Solo per accennare la vicenda, possiamo dire che ha inizio nel 1961, anno in cui Gerhard Richter, aiutato da un amico, sale su un treno della S-Bahn, la rete urbana di Berlino, e passa a Ovest lasciando Dresda. Quell’anno, ad agosto, sarebbe stato eretto il Muro e il pittore non avrebbe fatto ritorno nella città natale prima del 1986. In occasione dei suoi 90 anni è proprio Dresda, in particolare il museo Albertinum, a celebrarlo con una mostra: Gerhard Richter: Portraits, Glass, Abstractions. A impreziosire la già ampia collezione del museo dedicata a Richter sono le opere provenienti da grandi musei internazionali e dalla collezione privata dello stesso artista. Nello specifico si tratta principalmente dei ritratti, delle opere su vetro e di quelle astratte. Tra i lavori salienti c’è l’Autoritratto del 1996, in prestito dal Museum of Modern Art di New York. Ad accompagnarlo un altro lavoro piuttosto intimo: S. mit Kind (S. con bambino), del ’95.

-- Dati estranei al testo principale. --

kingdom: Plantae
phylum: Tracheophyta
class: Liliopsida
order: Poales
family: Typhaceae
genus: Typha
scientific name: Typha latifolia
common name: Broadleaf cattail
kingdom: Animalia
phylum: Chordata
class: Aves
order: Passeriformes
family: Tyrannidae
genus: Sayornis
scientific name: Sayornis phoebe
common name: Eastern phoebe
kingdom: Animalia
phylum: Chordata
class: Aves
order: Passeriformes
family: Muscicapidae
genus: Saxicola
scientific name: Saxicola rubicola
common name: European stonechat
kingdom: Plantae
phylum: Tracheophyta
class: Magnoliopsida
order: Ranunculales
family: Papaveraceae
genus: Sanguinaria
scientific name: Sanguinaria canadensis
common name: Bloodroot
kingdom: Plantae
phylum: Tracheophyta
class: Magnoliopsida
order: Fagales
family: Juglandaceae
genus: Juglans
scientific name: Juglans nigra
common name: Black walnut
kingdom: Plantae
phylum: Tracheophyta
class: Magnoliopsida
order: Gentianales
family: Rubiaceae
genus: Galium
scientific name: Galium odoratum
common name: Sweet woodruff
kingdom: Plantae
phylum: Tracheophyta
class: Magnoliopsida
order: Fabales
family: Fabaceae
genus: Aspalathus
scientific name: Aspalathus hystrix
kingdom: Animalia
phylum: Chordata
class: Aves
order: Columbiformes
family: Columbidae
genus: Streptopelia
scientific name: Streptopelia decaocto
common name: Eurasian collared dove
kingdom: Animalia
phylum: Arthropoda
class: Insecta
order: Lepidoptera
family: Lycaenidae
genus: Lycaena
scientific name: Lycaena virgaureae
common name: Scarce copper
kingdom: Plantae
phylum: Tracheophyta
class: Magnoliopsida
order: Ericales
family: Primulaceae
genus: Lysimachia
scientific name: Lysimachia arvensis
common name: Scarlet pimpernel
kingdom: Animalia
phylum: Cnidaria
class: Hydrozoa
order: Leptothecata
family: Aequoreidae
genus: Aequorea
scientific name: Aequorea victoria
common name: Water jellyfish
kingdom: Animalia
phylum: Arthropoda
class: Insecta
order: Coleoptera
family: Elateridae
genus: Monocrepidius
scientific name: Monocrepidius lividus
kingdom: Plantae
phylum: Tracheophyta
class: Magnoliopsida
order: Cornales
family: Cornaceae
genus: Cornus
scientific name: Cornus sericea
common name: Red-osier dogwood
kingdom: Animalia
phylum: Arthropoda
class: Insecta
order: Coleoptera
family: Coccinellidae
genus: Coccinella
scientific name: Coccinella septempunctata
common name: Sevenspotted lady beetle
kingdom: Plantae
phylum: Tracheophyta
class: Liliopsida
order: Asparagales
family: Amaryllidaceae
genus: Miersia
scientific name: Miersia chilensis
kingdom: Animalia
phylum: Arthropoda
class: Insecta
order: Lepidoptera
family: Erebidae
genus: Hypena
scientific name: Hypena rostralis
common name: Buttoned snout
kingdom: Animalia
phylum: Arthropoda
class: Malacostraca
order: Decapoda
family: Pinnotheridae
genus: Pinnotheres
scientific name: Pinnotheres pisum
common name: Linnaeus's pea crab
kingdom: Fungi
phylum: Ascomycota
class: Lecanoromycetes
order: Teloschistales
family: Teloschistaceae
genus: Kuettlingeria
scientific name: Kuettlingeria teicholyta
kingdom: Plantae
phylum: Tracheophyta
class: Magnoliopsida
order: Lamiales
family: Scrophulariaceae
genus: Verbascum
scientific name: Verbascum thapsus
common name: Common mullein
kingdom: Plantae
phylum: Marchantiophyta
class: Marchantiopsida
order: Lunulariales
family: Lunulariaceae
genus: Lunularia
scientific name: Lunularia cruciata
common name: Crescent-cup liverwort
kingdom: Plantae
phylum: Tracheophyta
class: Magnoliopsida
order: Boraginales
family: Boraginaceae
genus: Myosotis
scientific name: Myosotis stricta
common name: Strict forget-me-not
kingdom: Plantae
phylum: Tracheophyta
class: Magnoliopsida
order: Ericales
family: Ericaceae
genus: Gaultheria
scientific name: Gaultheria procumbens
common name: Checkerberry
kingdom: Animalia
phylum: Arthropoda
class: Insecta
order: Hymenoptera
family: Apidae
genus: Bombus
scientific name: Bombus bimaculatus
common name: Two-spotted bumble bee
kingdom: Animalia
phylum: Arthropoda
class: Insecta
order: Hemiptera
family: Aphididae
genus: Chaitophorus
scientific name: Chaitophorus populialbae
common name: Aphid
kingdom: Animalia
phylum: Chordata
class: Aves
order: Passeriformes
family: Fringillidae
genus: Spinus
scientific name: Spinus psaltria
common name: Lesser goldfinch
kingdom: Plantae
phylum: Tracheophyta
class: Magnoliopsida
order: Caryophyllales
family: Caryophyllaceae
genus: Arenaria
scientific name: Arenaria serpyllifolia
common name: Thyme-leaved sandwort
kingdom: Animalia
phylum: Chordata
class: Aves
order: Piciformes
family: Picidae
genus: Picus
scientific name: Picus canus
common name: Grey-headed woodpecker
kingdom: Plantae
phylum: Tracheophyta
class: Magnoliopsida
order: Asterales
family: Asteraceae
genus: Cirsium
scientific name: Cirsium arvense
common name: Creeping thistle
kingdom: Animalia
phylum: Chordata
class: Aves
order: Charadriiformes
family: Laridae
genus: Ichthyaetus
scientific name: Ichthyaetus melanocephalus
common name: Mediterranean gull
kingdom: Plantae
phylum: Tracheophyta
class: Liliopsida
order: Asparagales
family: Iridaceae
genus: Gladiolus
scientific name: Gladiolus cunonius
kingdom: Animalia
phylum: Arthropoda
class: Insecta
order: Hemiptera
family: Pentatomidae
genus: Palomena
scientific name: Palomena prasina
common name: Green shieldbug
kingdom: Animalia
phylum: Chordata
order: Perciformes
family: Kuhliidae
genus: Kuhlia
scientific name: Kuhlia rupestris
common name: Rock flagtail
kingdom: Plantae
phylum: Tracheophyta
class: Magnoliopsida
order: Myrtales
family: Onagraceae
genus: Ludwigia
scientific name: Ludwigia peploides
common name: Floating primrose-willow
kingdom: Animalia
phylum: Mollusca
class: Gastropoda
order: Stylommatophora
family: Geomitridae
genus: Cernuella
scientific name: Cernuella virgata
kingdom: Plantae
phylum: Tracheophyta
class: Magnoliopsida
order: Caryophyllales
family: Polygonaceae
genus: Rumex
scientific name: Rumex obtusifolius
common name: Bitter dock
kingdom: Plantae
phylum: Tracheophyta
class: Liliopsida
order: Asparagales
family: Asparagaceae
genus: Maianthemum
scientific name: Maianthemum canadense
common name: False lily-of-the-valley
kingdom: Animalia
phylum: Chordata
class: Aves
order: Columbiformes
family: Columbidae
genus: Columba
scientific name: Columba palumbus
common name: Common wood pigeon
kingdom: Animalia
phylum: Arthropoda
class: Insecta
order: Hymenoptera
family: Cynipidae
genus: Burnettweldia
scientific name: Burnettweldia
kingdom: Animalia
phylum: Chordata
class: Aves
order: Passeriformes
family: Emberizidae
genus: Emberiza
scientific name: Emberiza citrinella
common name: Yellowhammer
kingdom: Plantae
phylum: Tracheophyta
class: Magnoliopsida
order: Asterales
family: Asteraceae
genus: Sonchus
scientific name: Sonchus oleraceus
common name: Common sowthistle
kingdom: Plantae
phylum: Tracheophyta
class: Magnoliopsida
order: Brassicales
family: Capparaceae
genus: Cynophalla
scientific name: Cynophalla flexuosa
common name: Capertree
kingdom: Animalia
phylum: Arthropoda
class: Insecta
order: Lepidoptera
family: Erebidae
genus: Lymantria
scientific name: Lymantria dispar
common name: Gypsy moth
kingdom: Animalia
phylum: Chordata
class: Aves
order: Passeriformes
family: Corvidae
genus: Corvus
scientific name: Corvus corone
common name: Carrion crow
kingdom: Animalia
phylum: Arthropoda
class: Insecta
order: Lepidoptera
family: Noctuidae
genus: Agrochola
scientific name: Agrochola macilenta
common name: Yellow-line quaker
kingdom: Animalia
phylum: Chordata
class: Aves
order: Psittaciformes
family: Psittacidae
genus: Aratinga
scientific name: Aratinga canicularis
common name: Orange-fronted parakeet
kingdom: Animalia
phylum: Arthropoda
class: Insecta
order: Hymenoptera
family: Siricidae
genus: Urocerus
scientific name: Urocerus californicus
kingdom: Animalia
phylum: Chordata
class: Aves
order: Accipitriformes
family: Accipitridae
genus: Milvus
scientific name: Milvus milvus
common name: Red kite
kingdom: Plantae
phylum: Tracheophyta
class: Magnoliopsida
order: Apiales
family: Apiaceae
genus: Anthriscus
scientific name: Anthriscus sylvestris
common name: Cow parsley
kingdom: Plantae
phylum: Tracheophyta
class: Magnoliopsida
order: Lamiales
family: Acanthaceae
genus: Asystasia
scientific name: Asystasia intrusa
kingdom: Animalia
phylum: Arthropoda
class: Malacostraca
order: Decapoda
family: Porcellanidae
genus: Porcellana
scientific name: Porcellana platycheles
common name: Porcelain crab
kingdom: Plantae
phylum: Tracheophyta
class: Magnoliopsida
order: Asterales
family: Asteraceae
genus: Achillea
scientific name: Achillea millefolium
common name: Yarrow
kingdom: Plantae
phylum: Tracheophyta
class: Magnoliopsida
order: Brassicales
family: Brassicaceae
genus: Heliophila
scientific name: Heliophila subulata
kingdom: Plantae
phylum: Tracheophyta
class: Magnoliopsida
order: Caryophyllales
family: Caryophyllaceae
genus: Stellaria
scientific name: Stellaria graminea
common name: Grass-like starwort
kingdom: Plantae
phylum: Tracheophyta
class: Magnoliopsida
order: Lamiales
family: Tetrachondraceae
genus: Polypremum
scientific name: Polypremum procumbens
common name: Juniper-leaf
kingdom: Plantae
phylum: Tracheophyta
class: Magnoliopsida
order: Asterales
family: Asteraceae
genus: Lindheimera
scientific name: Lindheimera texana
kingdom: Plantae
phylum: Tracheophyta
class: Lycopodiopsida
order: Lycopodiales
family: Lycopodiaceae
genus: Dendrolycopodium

Ma Dresda non è l’unica città tedesca a festeggiarlo. Richter, che ha smesso di dipingere nel 2017 quando è diventato troppo impegnativo dal punto di vista fisico, negli ultimi anni si è invece dedicato al disegno. Sessanta di questi sono in mostra alla Sies+Höke di Düsseldorf, la città in cui l’artista ha insegnato per molti anni. Quaranta dei disegni sono in vendita, per un prezzo compreso tra 20.000 e 1 milione di euro. Tutti, nessuno escluso, raccontano invece del processo creativo dell’artista, che vede nella carta e nel disegno il suo momento embrionale.
Stesso artista, stessa città, istituzione differente. Il K21 di Dusseldorf espone Gerhard Richter: Birkenau-Paintings, Drawings, Overpainted Photographs, in programma fino al 24 aprile. La mostra include il cosiddetto ciclo di Birkenau, il risultato di una ricerca decennale intesa come una risposta artistica all’Olocausto. Realizzati nel 2014, i quattro dipinti sono stati ispirati da fotografie documentarie di prigionieri realizzate segretamente da un prigioniero ebreo nel 1944 nel campo di sterminio di Auschwitz II-Birkenau. L’anno scorso Richter li ha donati, insieme ad altre opere (per un totale di 100) al Museo del XX secolo di Berlino, progettato da Herzog & de Meuron. Le loro versioni fotografiche sono invece in mostra al Reichstag.
Un’altra mostra in occasione del 90° compleanno di Richter apre il 10 febbraio alla Neue Nationalgalerie, sempre a Berlino, fresca di un anno di ristrutturazione. Gerhard Richter: Artist’s Books viene descritta come la prima grande retrospettiva sui libri d’artista di Richter. L’autore ha prodotto il suo primo libro d’artista nel 1966 in collaborazione con Sigmar Polke e ha pubblicato regolarmente volumi del suo lavoro, fornendo spunti sul suo processo creativo e sul suo universo interiore. Uno si rivolge a Birkenau, mentre altri si incentrano su temi quali il ghiaccio e la foresta.
Viene evidenziata, inoltre, la stretta relazione tra la produzione editoriale e quella pittorica. Per esempio, il progetto per le sue vetrate dell’Abbazia di Tholey nel Saarland, che assomigliano a un tappeto persiano, deriva dal suo libro Patterns. La mostra, curata da Michael Lailach, esamina come Richter abbia utilizzato i libri per definire la sua immagine di artista, il suo uso della fotografia e il ruolo del caso nella sua sperimentazione. Per vederla c’è tempo fino al 29 maggio.